Wednesday, May 26, 2010

Getting to Know James, Session 2: Pet Peeves

who was it that decided to call them pet peeves? as though they were something we'd want to cuddle on the couch with while watching a killer RomCom.


maybe "next door neighbor's annoying dog" peeves fits better.

anyway, here a few of mine, to continue the theme of getting to know James:

when girls call me "man", "dude" or "bro" ... its not cool. you might, on some level, think that i'll relate with you better if you take on this masculine trait, but i won't. it weirds me out. be a girl and call me things like cutie, or handsome. maybe even James.
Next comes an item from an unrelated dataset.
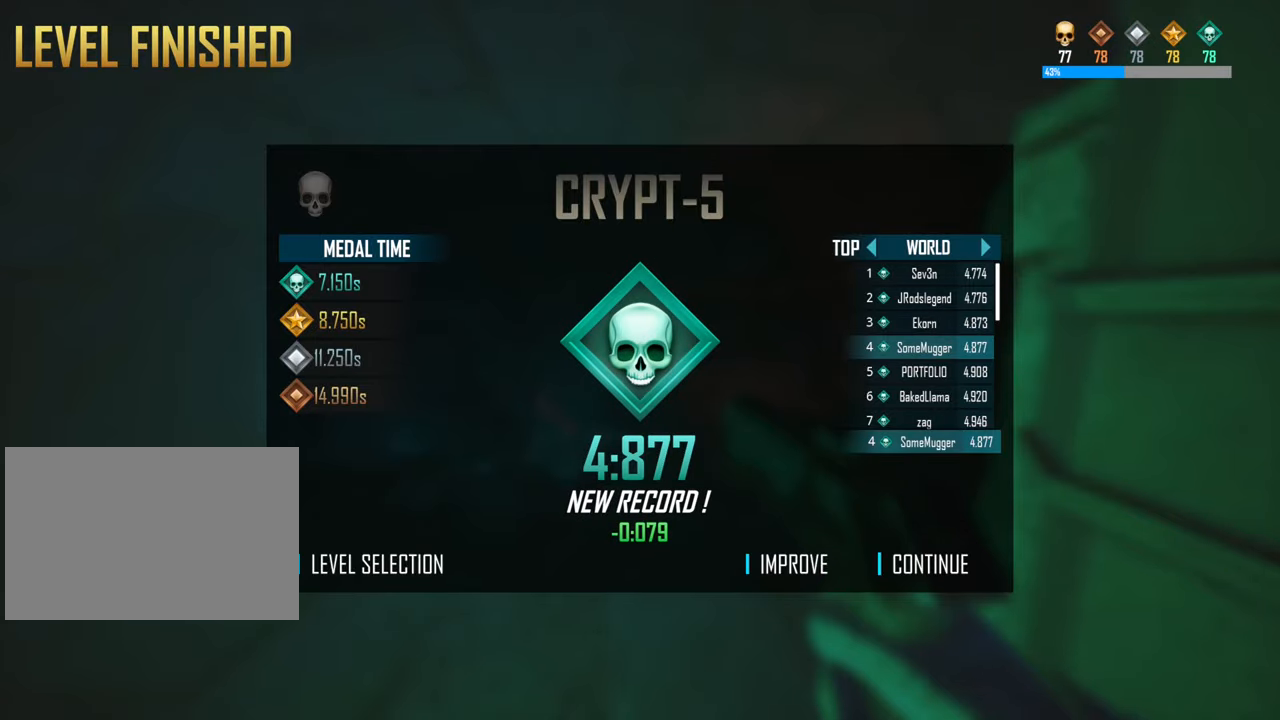
{"keys": [], "events": []}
-when people use the word "literally" too much and out of context. did you LITERALLY just shit a brick? no. no you didn't. so stop saying it.

-when people have phlegm in their throat and don't clear it out but continue talking to me. i don't want to be rude and say "clear your f@%^ing throat" but i will repeatedly clear my already clear throat to hint at the fact that they've got a tennis ball of loogie lodged in theirs.

-imagine yourself eating with a fork. you pick up the food and put it into your mouth. if you then clamp your teeth on the fork as you slide it out of your mouth, you are my metal-on-teeth shreeking enemy. if you use your lips instead, you are my friend.

i'll stop with those before inadvertently include everyone in one way or another and thus alienate myself from you all.

if i know you, i still love you even though you may do these things. but just know you are perpetuating my neighbor's annoying dog peeves.